WISCONSIN GOVERNOR — Bill McCoshen (R), who is preparing to run for Wisconsin governor, was cited for disorderly conduct in 2008 “for urinating publicly inside a local tavern and then going outside to finish relieving himself in a planter in front of the establishment.” the Milwaukee Journal Sentinel reports.
Former Lt. Gov. Rebecca Kleefisch has filed paperwork to create a campaign committee ahead of her long-anticipated bid for governor, though she still isn’t launching a campaign just yet and a spokesperson offered no timetable for when she might do so. Another Republican, state Rep. John Macco, also set up a committee last month and says he’ll decide “in the next few weeks.”
“If Senate Republicans seem conservative now, just wait until next year. The 2022 midterms could usher in a wave of full-spectrum MAGA supporters who would turn the GOP conference an even deeper shade of red — and make the Senate a lot more like the fractious House,” Politico reports.
“In the five states where Republican senators are retiring, the primary election fields to succeed them are crowded with Donald Trump supporters who have made loyalty to the former president a cornerstone of their campaigns.”
Jonathan Bernstein: “It’s true that the available Senate seats in 2024 will be extremely challenging for Democrats.

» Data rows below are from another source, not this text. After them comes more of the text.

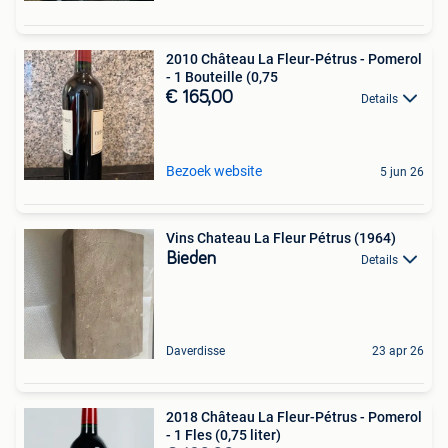
2010 Château La Fleur-Pétrus - Pomerol
- 1 Bouteille (0,75
€ 165,00
Details
Bezoek website
5 jun 26
Vins Chateau La Fleur Pétrus (1964)
Bieden
Details
Daverdisse
23 apr 26
2018 Château La Fleur-Pétrus - Pomerol
- 1 Fles (0,75 liter)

There are no obvious pick-ups — no states that President Joe Biden won that are currently represented by a Republican — and several Democratic seats that will likely be very difficult to defend. One, Senator Joe Manchin’s seat in West Virginia, seems almost certain to flip to Republicans. If that happens, and Democrats need even one net seat to win a Senate majority, they would have to hold several other tough seats while finding two or more unlikely wins.”
“So yes, betting more than three years in advance, I wouldn’t take even odds that Democrats would win a new majority in 2024. But it’s one thing to assess the odds; it’s another to be too confident about the future. It’s not hard to come up with a few ways Democrats could win a seat or two.”